== Page excerpt

# NEW AE Light Xenide 35/50W



## dudemar (Feb 7, 2010)

Looks like AE Light has released their trump card:

http://www.aelight.com/product.php?category=11&id=238












-Dual output 35/50W ballast with 4250K bulb

-3200 lumens on low (110 min) and 4700 lumens on high (70 min).

-Claims to project beam out to 2000m, but its useful throw will likely be far less (but nonetheless very useful)

-HA exterior with detachable handle; drilled to fit standard camera tripods

-Holes on the end of handle and battery for a lanyard/carry strap

-Weight: 3.7 lbs w/o handle, 4.3 lbs with handle

-Dimensions: 12" long; the widest diameter on the head is 3.75" tapering down to 2.75"; Battery is 2.25"

-Battery is replaceable and capable of 1000 charge/discharge cycles; features a protective circuit to protect from over/undercharge, and has a replaceable slow blow fuse in the case the battery is shorted

-Submersible to 50m (doubles as dive light)

-Rotating magnetic switch allows user to go from 35W to 50W.


Retails for $2100.


With the build quality of the current Xenides, this 35/50W is a no-brainer. I'm curious to know if this light will have "instant strike" and what its dimensions are (not specified on the AE website).

This will in fact be my next big HID purchase. It may take a while to save up, but who cares.

You gotta love the added detail at the beginning of the light's description: "in association with LEMAX s.r.o., makers of *nuclear research* and automotive equipment"



Awesome.



-


----------



## N10 (Feb 7, 2010)

just noticed that as well....looks pretty good!
Color Temp: 4250K!!


----------



## 276 (Feb 7, 2010)

Sweet Find!!!


----------



## CajunJosh (Feb 7, 2010)

Nice light but the critical question with AE lights is how long is the warm up time?


----------



## Patriot (Feb 7, 2010)

====
== Entries provided

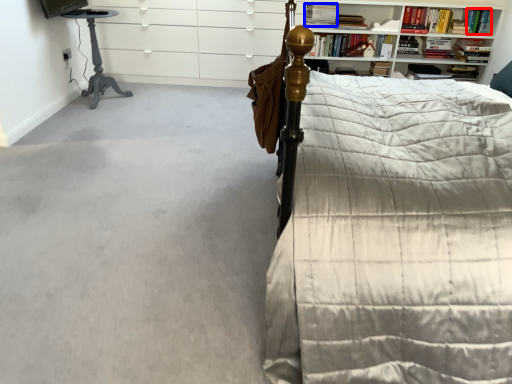
Question: Which object is closer to the camera taking this photo, book (highlighted by a red box) or book (highlighted by a blue box)?

Choices:
 (A) book
 (B) book

Answer: (B)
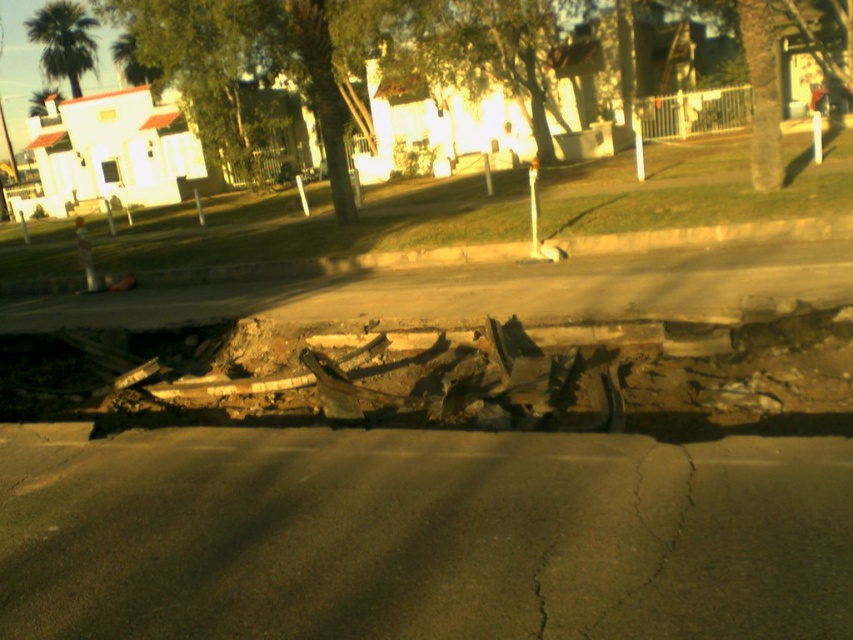
Is rusty concrete rubble at center behind brown concrete curb at upper center?

No, it is in front of brown concrete curb at upper center.

Is point (744, 362) farther from camera compared to point (399, 268)?

No, it is not.

Locate an element on the screen. This screenshot has width=853, height=640. rusty concrete rubble at center is located at coordinates (439, 372).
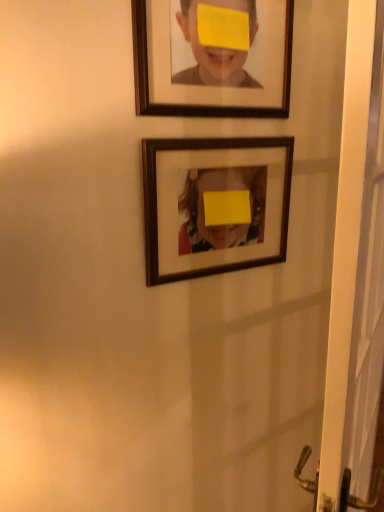
Find the location of a particular element. wooden frame at upper center, positioned as the first picture frame in top-to-bottom order is located at coordinates (212, 57).

Locate an element on the screen. The width and height of the screenshot is (384, 512). white plastic screen door at right is located at coordinates (355, 274).

Measure the distance between wooden frame at center, which is counted as the 1th picture frame, starting from the bottom, and white plastic screen door at right.

wooden frame at center, which is counted as the 1th picture frame, starting from the bottom, is 34.47 centimeters away from white plastic screen door at right.

Where is `screen door below the wooden frame at center, the second picture frame from the top (from the image's perspective)`? The height and width of the screenshot is (512, 384). screen door below the wooden frame at center, the second picture frame from the top (from the image's perspective) is located at coordinates (355, 274).

Does point (263, 169) come closer to viewer compared to point (362, 263)?

No, (263, 169) is further to viewer.

From the picture: In the image, is wooden frame at center, which is counted as the 1th picture frame, starting from the bottom, positioned in front of or behind white plastic screen door at right?

In the image, wooden frame at center, which is counted as the 1th picture frame, starting from the bottom, appears behind white plastic screen door at right.

Which object is thinner, white plastic screen door at right or wooden frame at center, the second picture frame from the top?

Thinner between the two is wooden frame at center, the second picture frame from the top.

Does white plastic screen door at right lie behind wooden frame at center, which is counted as the 1th picture frame, starting from the bottom?

No, white plastic screen door at right is in front of wooden frame at center, which is counted as the 1th picture frame, starting from the bottom.

In the scene shown: From the image's perspective, would you say white plastic screen door at right is shown under wooden frame at center, the second picture frame from the top?

Correct, white plastic screen door at right appears lower than wooden frame at center, the second picture frame from the top, in the image.

From the picture: Does white plastic screen door at right contain wooden frame at center, which is counted as the 1th picture frame, starting from the bottom?

No, wooden frame at center, which is counted as the 1th picture frame, starting from the bottom, is not inside white plastic screen door at right.

How many degrees apart are the facing directions of white plastic screen door at right and wooden frame at upper center, positioned as the first picture frame in top-to-bottom order?

The angular difference between white plastic screen door at right and wooden frame at upper center, positioned as the first picture frame in top-to-bottom order, is 31.5 degrees.

Which is farther from the camera, (x=377, y=103) or (x=180, y=100)?

The point (x=180, y=100) is farther.

Is white plastic screen door at right bigger or smaller than wooden frame at upper center, the 2th picture frame in the bottom-to-top sequence?

In the image, white plastic screen door at right appears to be larger than wooden frame at upper center, the 2th picture frame in the bottom-to-top sequence.

Considering the relative positions of white plastic screen door at right and wooden frame at upper center, the 2th picture frame in the bottom-to-top sequence, in the image provided, is white plastic screen door at right to the left of wooden frame at upper center, the 2th picture frame in the bottom-to-top sequence, from the viewer's perspective?

Incorrect, white plastic screen door at right is not on the left side of wooden frame at upper center, the 2th picture frame in the bottom-to-top sequence.

Does wooden frame at upper center, positioned as the first picture frame in top-to-bottom order, have a lesser width compared to white plastic screen door at right?

Correct, the width of wooden frame at upper center, positioned as the first picture frame in top-to-bottom order, is less than that of white plastic screen door at right.

From a real-world perspective, count 2nd picture frames upward from the white plastic screen door at right and point to it. Please provide its 2D coordinates.

[(212, 57)]

Considering the relative sizes of wooden frame at upper center, the 2th picture frame in the bottom-to-top sequence, and white plastic screen door at right in the image provided, is wooden frame at upper center, the 2th picture frame in the bottom-to-top sequence, taller than white plastic screen door at right?

Incorrect, the height of wooden frame at upper center, the 2th picture frame in the bottom-to-top sequence, is not larger of that of white plastic screen door at right.

From a real-world perspective, does wooden frame at upper center, positioned as the first picture frame in top-to-bottom order, sit lower than white plastic screen door at right?

No, from a real-world perspective, wooden frame at upper center, positioned as the first picture frame in top-to-bottom order, is not below white plastic screen door at right.

Between wooden frame at upper center, the 2th picture frame in the bottom-to-top sequence, and wooden frame at center, the second picture frame from the top, which one has less height?

wooden frame at upper center, the 2th picture frame in the bottom-to-top sequence.

In the scene shown: Can we say wooden frame at upper center, the 2th picture frame in the bottom-to-top sequence, lies outside wooden frame at center, the second picture frame from the top?

Indeed, wooden frame at upper center, the 2th picture frame in the bottom-to-top sequence, is completely outside wooden frame at center, the second picture frame from the top.

Based on their sizes in the image, would you say wooden frame at upper center, the 2th picture frame in the bottom-to-top sequence, is bigger or smaller than wooden frame at center, the second picture frame from the top?

wooden frame at upper center, the 2th picture frame in the bottom-to-top sequence, is smaller than wooden frame at center, the second picture frame from the top.

Is wooden frame at upper center, the 2th picture frame in the bottom-to-top sequence, in contact with wooden frame at center, which is counted as the 1th picture frame, starting from the bottom?

No, wooden frame at upper center, the 2th picture frame in the bottom-to-top sequence, is not beside wooden frame at center, which is counted as the 1th picture frame, starting from the bottom.

From the image's perspective, is wooden frame at center, which is counted as the 1th picture frame, starting from the bottom, located beneath wooden frame at upper center, positioned as the first picture frame in top-to-bottom order?

Yes.

From a real-world perspective, is wooden frame at center, the second picture frame from the top, located beneath wooden frame at upper center, positioned as the first picture frame in top-to-bottom order?

Yes, from a real-world perspective, wooden frame at center, the second picture frame from the top, is beneath wooden frame at upper center, positioned as the first picture frame in top-to-bottom order.

Between wooden frame at center, which is counted as the 1th picture frame, starting from the bottom, and wooden frame at upper center, the 2th picture frame in the bottom-to-top sequence, which one has more height?

With more height is wooden frame at center, which is counted as the 1th picture frame, starting from the bottom.

Where is `screen door to the right of wooden frame at center, which is counted as the 1th picture frame, starting from the bottom`? screen door to the right of wooden frame at center, which is counted as the 1th picture frame, starting from the bottom is located at coordinates (355, 274).

Locate an element on the screen. screen door in front of the wooden frame at center, which is counted as the 1th picture frame, starting from the bottom is located at coordinates coord(355,274).

Based on their spatial positions, is wooden frame at upper center, positioned as the first picture frame in top-to-bottom order, or white plastic screen door at right further from wooden frame at center, the second picture frame from the top?

white plastic screen door at right is further to wooden frame at center, the second picture frame from the top.

From the image, which object appears to be farther from wooden frame at upper center, the 2th picture frame in the bottom-to-top sequence, wooden frame at center, the second picture frame from the top, or white plastic screen door at right?

Among the two, white plastic screen door at right is located further to wooden frame at upper center, the 2th picture frame in the bottom-to-top sequence.

When comparing their distances from wooden frame at upper center, the 2th picture frame in the bottom-to-top sequence, does white plastic screen door at right or wooden frame at center, the second picture frame from the top, seem further?

white plastic screen door at right.

From the image, which object appears to be nearer to wooden frame at center, the second picture frame from the top, white plastic screen door at right or wooden frame at upper center, positioned as the first picture frame in top-to-bottom order?

Based on the image, wooden frame at upper center, positioned as the first picture frame in top-to-bottom order, appears to be nearer to wooden frame at center, the second picture frame from the top.

From the picture: From the image, which object appears to be farther from white plastic screen door at right, wooden frame at upper center, the 2th picture frame in the bottom-to-top sequence, or wooden frame at center, which is counted as the 1th picture frame, starting from the bottom?

wooden frame at upper center, the 2th picture frame in the bottom-to-top sequence, is further to white plastic screen door at right.

Considering their positions, is wooden frame at center, which is counted as the 1th picture frame, starting from the bottom, positioned closer to white plastic screen door at right than wooden frame at upper center, positioned as the first picture frame in top-to-bottom order?

wooden frame at center, which is counted as the 1th picture frame, starting from the bottom, lies closer to white plastic screen door at right than the other object.

I want to click on picture frame between wooden frame at upper center, the 2th picture frame in the bottom-to-top sequence, and white plastic screen door at right from top to bottom, so click(215, 205).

====

→ **Goals**:
(1) Which usernames appear as post headers in the forum thread about the AE Light Xenide 35/50W?
(2) Continue the forum thread about the AE Light Xenide 35/50W, beginning with the post under Patriot's name.

→ **Answers for the exercise**:
(1) dudemar, N10, 276, CajunJosh, Patriot

(2)
Very cool new development and the best HID news for some time. 

Natural HA body......"Right on" AE Light! :thumbsup:

Great looking shape and machining! 

Has the look of a over-grown Surefire LX2 

Dual output! :twothumbs

50m water resistance! 



On the silly side, you gotta love all those specs given but without the light dimensions even mentioned. :shakehead


Regarding the warm up time, it should be pretty good if they're using a 35W bulb at 50W. Probably faster that most dedicated 35W lights like the L35, POB, and Ti-mega Illuminator. I'm eager to hear more about this.


----------



## CajunJosh (Feb 7, 2010)

AE lights are one of my favorite, hope they have a quick warm up time. I love the battery level gauges featured on both Polarion and Titanium Innovations L50 & L70. If AE could work something like that into this light I would be up for adding another AE to my collection.


----------



## 276 (Feb 8, 2010)

As soon as i saw this i sent them an email regarding the dimensions & start up time, hopefully I'll get a response soon.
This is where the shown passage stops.